# New Porsche



## Llarry (May 17, 2002)

After years of thinking about it, I finally bought a Porsche. Ordered a while ago and did the same excruciating waiting thing that I always do with BMWs. Drove it home today.

2013 Boxster S -- the new 981 model. 315 HP 3.4 liter flat six, 6-sp manual, standard 19-inch wheels and tires. I could not resist ticking off the boxes for some of the purely appearance gee-gaws that Porsche offers: Full leather interior, some body pieces that are normally black plastic painted body color, deviating carpet, etc.

I sold two cars to help finance this one: my beloved '04 E46 M3 and an '09 MX-5 Miata roadster that belong to my late wife. I still owed Herr Porsche a very large pile of money, though.... :eeps: Did sombody say "You gotta pay to play"?

This new 981 is a nice upgrade over the outgoing model: Larger, yet lighter with more upscale interior, etc.


----------



## swajames (Jan 16, 2005)

Congrats! The Boxster is an absolutely fabulous car and the new one is indeed a nice upgrade over the prior model. Enjoy!


----------



## brkf (May 26, 2003)

Sweet car.


----------



## Db750 (Jun 16, 2010)

Congratulations, that is an absolutely beautiful Porsche.


----------



## Turbo_525 (May 29, 2011)

Sweet! Love the color and wheels too! Really great you "stuck" with a true stick.


----------



## Llarry (May 17, 2002)

Thanks for the comments.

Porsche has dropped automatics in the 911 and Boxster for the double-clutch transmission (PDK). My test drive was in a PDK-equipped Boxster S and it is no doubt a great transmission, but costs something like 3400 extra in the Boxster and over 4K in the 911. At the Oregon dealership where I bought my car, something like 75% of the cars are PDK-equipped.

I don't know how long I'll keep this car, but I also worry a bit about the long-term reliability of all the SMG/DCT cars. Twenty years from now, will a new generation of enthusiasts be swapping manual gearboxes in? Or maybe they'll just ditch the entire powertrain and pop flux capacitors in so they can go 300 mph...

:dunno:


----------



## IndyMike (Dec 19, 2001)

Congrats Larry! Hot looking pork chop.

You sort of stuck with BMW in some ways in ordering it in Le Mans blue with Saddle leather. 
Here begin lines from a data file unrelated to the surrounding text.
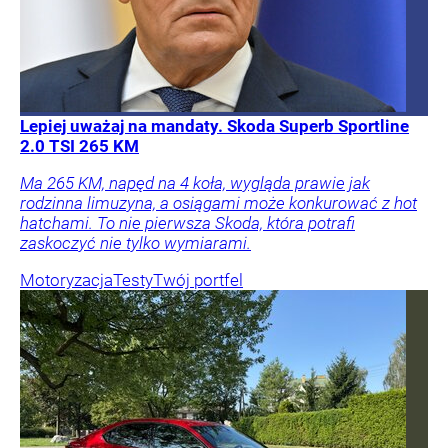
Lepiej uważaj na mandaty. Skoda Superb Sportline
2.0 TSI 265 KM
Ma 265 KM, napęd na 4 koła, wygląda prawie jak
rodzinna limuzyna, a osiągami może konkurować z hot
hatchami. To nie pierwsza Skoda, która potrafi
zaskoczyć nie tylko wymiarami.
Motoryzacja
Testy
Twój portfel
Noticed your wagon there also in the pics, so it's nice you still have that in the stable. Which one of the llama's experienced the joy of driving it home? :angel:


----------



## Dave 330i (Jan 4, 2002)

Congratulations. The salesman handed me the key to a red S, and allowed me to let it rip. The PDK transmission shifts FAST. No lag! Will I trade in my 997 Turbo? NOT.


----------



## TXSTYLE (Aug 29, 2006)

Congrats! Nice color combo.
From what I've read this car is one of the finest overall handling/balanced on earth. I would have to insist on PDK as it too is one of the best trannys on earth. But yeah, Porsches can á la carte you to death!

BigMarcus ~ EVO 4G LTE


----------



## Chris90 (Apr 7, 2003)

Love the new Boxster, congrats. It now looks like a proper Porsche.

Sorry about your wife. My wife would come back from the grave to kick my ass if I traded her car in for a Porsche after she passed. :eeps:


----------



## mdsbuc (Mar 17, 2005)

So sweet! Enjoy that beautiful car! :thumbup:

.


----------



## Llarry (May 17, 2002)

A couple of weeks after taking delivery, took a great 2500+ mile drive from Oregon down through California: Tahoe, the desert, coast highway, etc. Great performer! Wonderful driver!

I still have my 328iT M sport with manual gearbox. The Boxster pedals are closer to the centerline of the car (no tranny in that tunnel) and the BMW further out. After driving the Porsche, I get back in the 328iT and, when stepping on the clutch, carelessly hit the edge of the brake pedal. Doh! Definite adjustment needed between the two clutch pedals.


----------



## smashhell (Nov 18, 2011)

Congrats on your car.
The new boxster is great.
Must be expensive though.
Porsche have the most expensive options ever.


----------